● **Your objective**: Transcribe the data in full, keeping each line exactly as it appears.

● **Data**:
--------------------------------

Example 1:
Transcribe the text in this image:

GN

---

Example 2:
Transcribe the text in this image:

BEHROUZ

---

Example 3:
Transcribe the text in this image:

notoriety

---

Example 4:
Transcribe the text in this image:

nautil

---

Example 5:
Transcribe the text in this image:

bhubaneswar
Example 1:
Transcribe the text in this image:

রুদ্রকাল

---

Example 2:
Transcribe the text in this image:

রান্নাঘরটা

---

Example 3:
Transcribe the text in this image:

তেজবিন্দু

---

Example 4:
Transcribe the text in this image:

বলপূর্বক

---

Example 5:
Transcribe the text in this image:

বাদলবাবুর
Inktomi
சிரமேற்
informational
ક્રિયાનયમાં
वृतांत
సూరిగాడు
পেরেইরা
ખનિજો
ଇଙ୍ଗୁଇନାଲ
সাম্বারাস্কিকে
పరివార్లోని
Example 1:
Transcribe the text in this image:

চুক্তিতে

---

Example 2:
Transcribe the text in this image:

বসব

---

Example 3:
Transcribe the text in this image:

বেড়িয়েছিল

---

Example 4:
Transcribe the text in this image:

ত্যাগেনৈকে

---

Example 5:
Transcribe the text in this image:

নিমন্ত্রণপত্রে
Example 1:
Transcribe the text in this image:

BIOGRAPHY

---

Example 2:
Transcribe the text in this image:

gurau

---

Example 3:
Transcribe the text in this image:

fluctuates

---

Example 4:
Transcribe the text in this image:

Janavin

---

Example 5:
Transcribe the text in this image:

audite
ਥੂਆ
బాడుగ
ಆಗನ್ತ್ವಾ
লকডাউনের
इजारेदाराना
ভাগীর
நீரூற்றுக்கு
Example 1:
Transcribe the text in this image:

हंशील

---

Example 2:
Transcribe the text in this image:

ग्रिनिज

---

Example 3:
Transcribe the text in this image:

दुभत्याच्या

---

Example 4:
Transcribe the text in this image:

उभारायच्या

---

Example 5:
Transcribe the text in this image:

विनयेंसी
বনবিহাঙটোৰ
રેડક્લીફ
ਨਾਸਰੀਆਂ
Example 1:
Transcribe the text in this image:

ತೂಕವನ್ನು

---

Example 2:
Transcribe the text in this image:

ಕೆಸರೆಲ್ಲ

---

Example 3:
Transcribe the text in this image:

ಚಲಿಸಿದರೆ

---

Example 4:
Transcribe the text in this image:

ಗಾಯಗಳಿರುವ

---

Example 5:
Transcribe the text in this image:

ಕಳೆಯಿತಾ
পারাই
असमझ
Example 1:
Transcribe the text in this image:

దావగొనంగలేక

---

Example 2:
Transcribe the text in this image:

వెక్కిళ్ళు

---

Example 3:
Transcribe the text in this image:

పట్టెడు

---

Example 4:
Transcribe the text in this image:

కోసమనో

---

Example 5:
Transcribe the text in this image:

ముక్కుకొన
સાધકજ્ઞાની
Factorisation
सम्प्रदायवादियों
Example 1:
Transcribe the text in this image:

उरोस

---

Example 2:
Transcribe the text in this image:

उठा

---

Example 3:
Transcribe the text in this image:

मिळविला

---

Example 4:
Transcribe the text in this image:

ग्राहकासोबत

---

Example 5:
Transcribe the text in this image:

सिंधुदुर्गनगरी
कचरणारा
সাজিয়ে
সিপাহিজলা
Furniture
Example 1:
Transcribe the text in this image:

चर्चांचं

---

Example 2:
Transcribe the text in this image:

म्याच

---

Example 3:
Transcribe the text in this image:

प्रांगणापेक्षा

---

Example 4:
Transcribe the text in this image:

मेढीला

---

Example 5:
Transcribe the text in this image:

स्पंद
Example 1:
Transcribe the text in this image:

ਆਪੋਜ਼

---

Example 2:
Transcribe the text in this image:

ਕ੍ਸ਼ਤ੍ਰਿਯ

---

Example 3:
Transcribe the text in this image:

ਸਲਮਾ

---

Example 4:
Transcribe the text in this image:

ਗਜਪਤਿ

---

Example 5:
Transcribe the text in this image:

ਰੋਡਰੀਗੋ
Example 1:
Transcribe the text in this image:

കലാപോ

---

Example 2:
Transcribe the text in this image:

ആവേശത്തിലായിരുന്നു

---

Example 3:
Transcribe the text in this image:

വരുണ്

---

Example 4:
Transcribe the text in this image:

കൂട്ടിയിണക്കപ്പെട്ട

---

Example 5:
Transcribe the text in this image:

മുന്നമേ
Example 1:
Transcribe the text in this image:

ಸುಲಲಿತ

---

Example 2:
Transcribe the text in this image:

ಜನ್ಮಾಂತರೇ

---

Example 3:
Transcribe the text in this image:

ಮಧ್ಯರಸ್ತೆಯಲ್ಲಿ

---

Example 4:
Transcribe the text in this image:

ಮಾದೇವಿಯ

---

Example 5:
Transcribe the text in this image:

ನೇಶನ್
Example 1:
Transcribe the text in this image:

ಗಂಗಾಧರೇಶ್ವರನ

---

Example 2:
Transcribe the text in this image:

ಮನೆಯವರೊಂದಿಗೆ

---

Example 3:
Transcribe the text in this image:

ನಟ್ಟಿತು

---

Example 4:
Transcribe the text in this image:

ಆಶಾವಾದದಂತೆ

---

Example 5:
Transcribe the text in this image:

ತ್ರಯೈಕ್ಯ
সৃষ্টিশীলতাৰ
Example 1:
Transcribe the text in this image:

--------------------------------

● **Answer to the problem**:
Example 1:
Transcribe the text in this image:

GN

---

Example 2:
Transcribe the text in this image:

BEHROUZ

---

Example 3:
Transcribe the text in this image:

notoriety

---

Example 4:
Transcribe the text in this image:

nautil

---

Example 5:
Transcribe the text in this image:

bhubaneswar
Example 1:
Transcribe the text in this image:

রুদ্রকাল

---

Example 2:
Transcribe the text in this image:

রান্নাঘরটা

---

Example 3:
Transcribe the text in this image:

তেজবিন্দু

---

Example 4:
Transcribe the text in this image:

বলপূর্বক

---

Example 5:
Transcribe the text in this image:

বাদলবাবুর
Inktomi
சிரமேற்
informational
ક્રિયાનયમાં
वृतांत
సూరిగాడు
পেরেইরা
ખનિજો
ଇଙ୍ଗୁଇନାଲ
সাম্বারাস্কিকে
పరివార్లోని
Example 1:
Transcribe the text in this image:

চুক্তিতে

---

Example 2:
Transcribe the text in this image:

বসব

---

Example 3:
Transcribe the text in this image:

বেড়িয়েছিল

---

Example 4:
Transcribe the text in this image:

ত্যাগেনৈকে

---

Example 5:
Transcribe the text in this image:

নিমন্ত্রণপত্রে
Example 1:
Transcribe the text in this image:

BIOGRAPHY

---

Example 2:
Transcribe the text in this image:

gurau

---

Example 3:
Transcribe the text in this image:

fluctuates

---

Example 4:
Transcribe the text in this image:

Janavin

---

Example 5:
Transcribe the text in this image:

audite
ਥੂਆ
బాడుగ
ಆಗನ್ತ್ವಾ
লকডাউনের
इजारेदाराना
ভাগীর
நீரூற்றுக்கு
Example 1:
Transcribe the text in this image:

हंशील

---

Example 2:
Transcribe the text in this image:

ग्रिनिज

---

Example 3:
Transcribe the text in this image:

दुभत्याच्या

---

Example 4:
Transcribe the text in this image:

उभारायच्या

---

Example 5:
Transcribe the text in this image:

विनयेंसी
বনবিহাঙটোৰ
રેડક્લીફ
ਨਾਸਰੀਆਂ
Example 1:
Transcribe the text in this image:

ತೂಕವನ್ನು

---

Example 2:
Transcribe the text in this image:

ಕೆಸರೆಲ್ಲ

---

Example 3:
Transcribe the text in this image:

ಚಲಿಸಿದರೆ

---

Example 4:
Transcribe the text in this image:

ಗಾಯಗಳಿರುವ

---

Example 5:
Transcribe the text in this image:

ಕಳೆಯಿತಾ
পারাই
असमझ
Example 1:
Transcribe the text in this image:

దావగొనంగలేక

---

Example 2:
Transcribe the text in this image:

వెక్కిళ్ళు

---

Example 3:
Transcribe the text in this image:

పట్టెడు

---

Example 4:
Transcribe the text in this image:

కోసమనో

---

Example 5:
Transcribe the text in this image:

ముక్కుకొన
સાધકજ્ઞાની
Factorisation
सम्प्रदायवादियों
Example 1:
Transcribe the text in this image:

उरोस

---

Example 2:
Transcribe the text in this image:

उठा

---

Example 3:
Transcribe the text in this image:

मिळविला

---

Example 4:
Transcribe the text in this image:

ग्राहकासोबत

---

Example 5:
Transcribe the text in this image:

सिंधुदुर्गनगरी
कचरणारा
সাজিয়ে
সিপাহিজলা
Furniture
Example 1:
Transcribe the text in this image:

चर्चांचं

---

Example 2:
Transcribe the text in this image:

म्याच

---

Example 3:
Transcribe the text in this image:

प्रांगणापेक्षा

---

Example 4:
Transcribe the text in this image:

मेढीला

---

Example 5:
Transcribe the text in this image:

स्पंद
Example 1:
Transcribe the text in this image:

ਆਪੋਜ਼

---

Example 2:
Transcribe the text in this image:

ਕ੍ਸ਼ਤ੍ਰਿਯ

---

Example 3:
Transcribe the text in this image:

ਸਲਮਾ

---

Example 4:
Transcribe the text in this image:

ਗਜਪਤਿ

---

Example 5:
Transcribe the text in this image:

ਰੋਡਰੀਗੋ
Example 1:
Transcribe the text in this image:

കലാപോ

---

Example 2:
Transcribe the text in this image:

ആവേശത്തിലായിരുന്നു

---

Example 3:
Transcribe the text in this image:

വരുണ്

---

Example 4:
Transcribe the text in this image:

കൂട്ടിയിണക്കപ്പെട്ട

---

Example 5:
Transcribe the text in this image:

മുന്നമേ
Example 1:
Transcribe the text in this image:

ಸುಲಲಿತ

---

Example 2:
Transcribe the text in this image:

ಜನ್ಮಾಂತರೇ

---

Example 3:
Transcribe the text in this image:

ಮಧ್ಯರಸ್ತೆಯಲ್ಲಿ

---

Example 4:
Transcribe the text in this image:

ಮಾದೇವಿಯ

---

Example 5:
Transcribe the text in this image:

ನೇಶನ್
Example 1:
Transcribe the text in this image:

ಗಂಗಾಧರೇಶ್ವರನ

---

Example 2:
Transcribe the text in this image:

ಮನೆಯವರೊಂದಿಗೆ

---

Example 3:
Transcribe the text in this image:

ನಟ್ಟಿತು

---

Example 4:
Transcribe the text in this image:

ಆಶಾವಾದದಂತೆ

---

Example 5:
Transcribe the text in this image:

ತ್ರಯೈಕ್ಯ
সৃষ্টিশীলতাৰ
Example 1:
Transcribe the text in this image:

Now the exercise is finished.